(Bloomberg) -- California plans to dramatically curtail water delivery next year from its network of canals, pipelines and reservoirs to 27 million Californians and three-quarters of a million acres of farmland because of a two-year drought. 

The California Department of Water Resources said it will prioritize delivery from the State Water Project only for health and safety needs, to maintain salinity control in key wetlands, to protect endangered species and to put water in reserve. That means farmers won’t get any water from the system they had applied for unless conditions improve. 

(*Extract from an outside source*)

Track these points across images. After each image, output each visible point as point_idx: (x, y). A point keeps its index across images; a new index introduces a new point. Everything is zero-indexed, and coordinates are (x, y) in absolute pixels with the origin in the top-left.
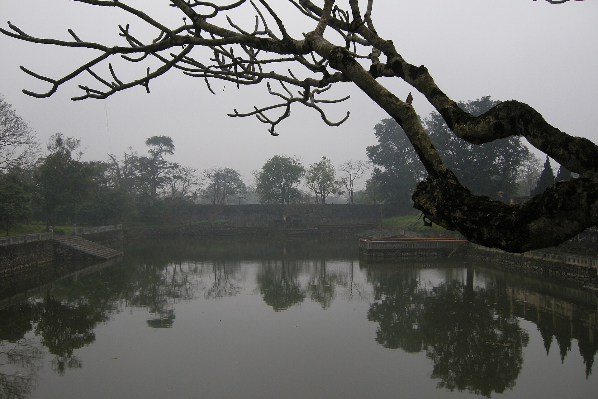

“Despite a wet start to the water year, conditions have dried out since that first storm and we are still planning for a below-average water year,” Karla Nemeth, director of the department, said in a statement. “That means we need to prepare now for a dry winter and severe drought conditions to continue through 2022.” 

Related: California Will Need More Than Latest Storms to Overcome Drought

California is the country’s largest agricultural producer, with its farms and ranches generating $49 billion of sales in 2020, including milk, nuts, fruits and vegetables, according to the California Department of Food and Agriculture.

California gets 75% of its water from rain and snow in mountains in the north. It’s distributed south mostly through two systems, one owned by the state and another controlled by the federal government. About 80% of the state’s water demand comes from the southern two-thirds of the state, according to the California Department of Water Resources.

The 700-mile (1127-kilometer) State Water Project extends two-thirds the length of California, with about 30% of its water used for irrigation, mostly in the farming-rich Central Valley. The rest of its water is supplied to homes, cities and towns and industrial customers.

The federal system of 20 dams and reservoirs and 11 powerplants, and 500 miles of canals and tunnels, supplies water to about a third of the agricultural land in California. It too has had to curtail delivery because of the drought.

In August, the state had to take the hydroelectric power plant at Lake Oroville, the second-biggest reservoir in California, off line for the first time since it was built in 1967 because the water level in the lake was too low.